More and more retailers have been trying to boost online profitability with higher delivery charges and stricter returns policies, but the end result of this seems to be that UK consumers are increasingly abandoning their online baskets at checkout, a new report shows.

More than a quarter of online transactions are being stopped in their tracks at the point of checkout, adding up to potential retail sales losses of more than £34 billion in the past 12 months, the research from GFS and Retail Economics claims.

That adds almost £3 billion more in lost sales and the study said that the key reason is “delivery-related concerns,” the Telegraph reported.

Additionally, consumers are being more cautious at present due to financial pressures and their heightened expectations around delivery and services makes them much harsher judges of what retailers are offering.

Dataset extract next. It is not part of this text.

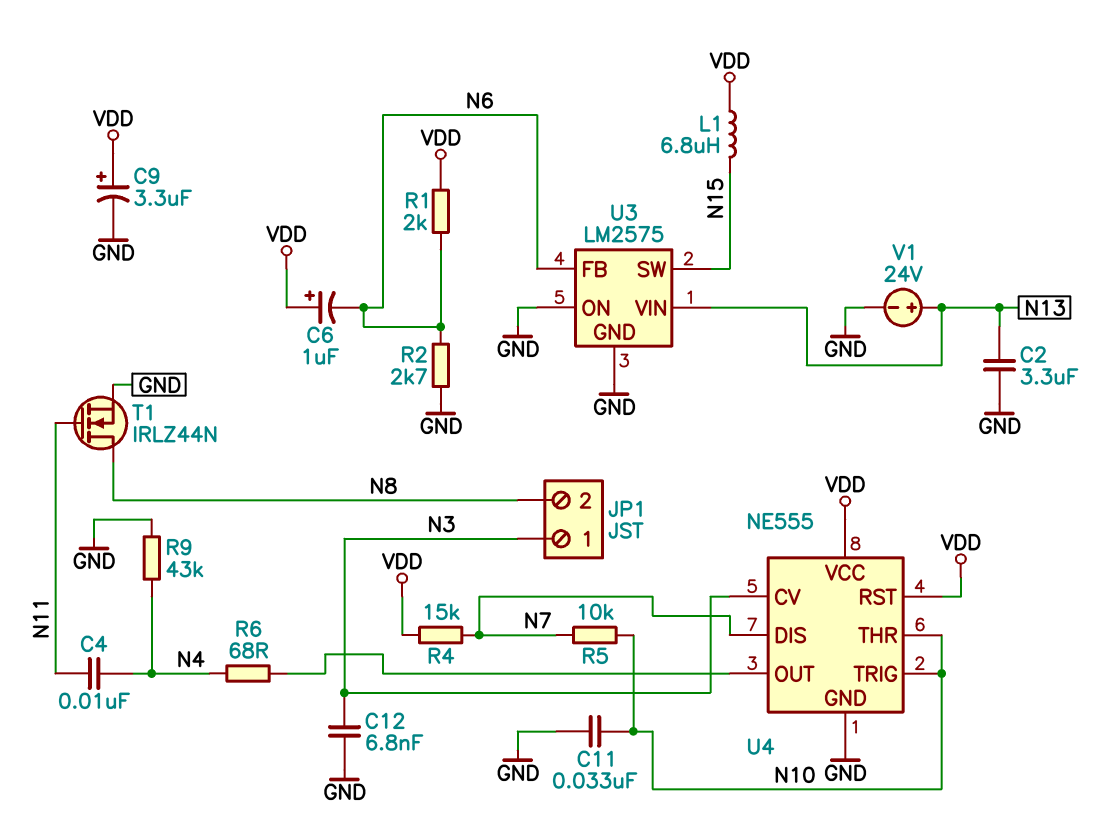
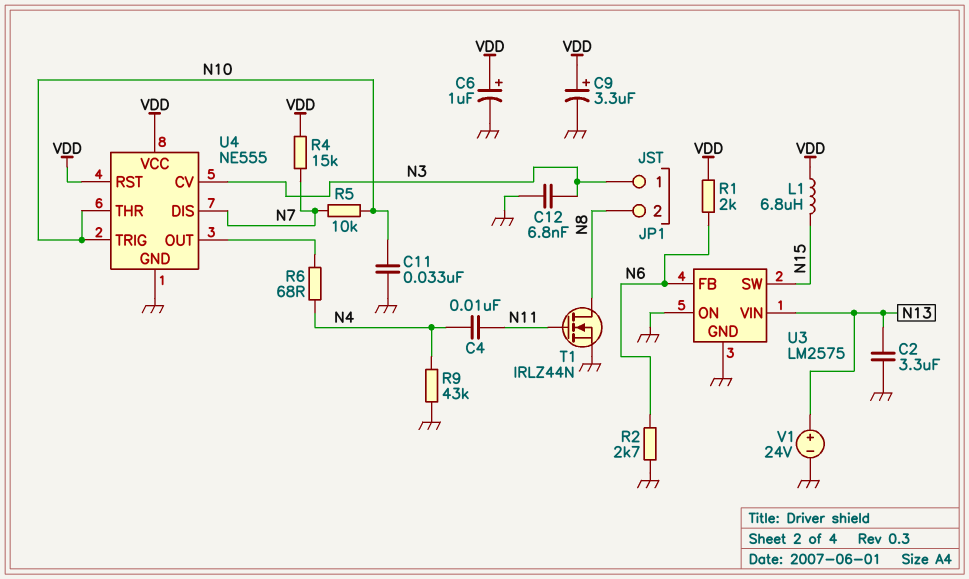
C6: 1uF (plus VDD, minus N6) -> 1uF (plus VDD, minus GND)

And even worse news, it’s clothing and footwear that see the highest rate of abandonment with the key under-25 age group particularly likely to check out from the checkout process. In fact, they’re four times more likely to decide not to complete a purchase than shoppers over 65.

They’re not the only ones who are big on abandonment though, with middle-aged (and affluent) consumers also doing it in a big way.

The report also said almost two-thirds of consumers expect more from delivery services than they used to and are “scrutinising service value and options to align with their needs”.

Interestingly, it’s not all about cost. Some 71% have failed to progress an online order due to “inconvenient delivery times”, but as many as 47% are prepared to pay more for options such as next-day or same-day delivery. The big turn-off for them, of course, is that such options are often not even offered.

Looking at the percentages, this year 80% of those surveyed stopped an online order at checkout stage because the delivery charge was too expensive. That compares to only 72% a year ago.

Some 71% stopped checking out because they would have had to wait too long for delivery, compared to 61% this time last year. And the numbers for those unhappy about lack of delivery choice are 65% this time compared to 58% last year.

As far as those unhappy about the non-availability of free delivery are concerned, 63% have abandoned their cart because of that this year, compared to 57% this year. The figures for those who became aware that they would be charged if they return something are 55% compared to 49% and consumers are even concerned over the particular courier used. Some 33% quit the transaction because the retailer didn’t use their preferred courier compared to 30% a year ago.

What’s clear from all this is that delivery choice, cost, time and other aspects are all crucial and could make the difference between a successful website and an unsuccessful one.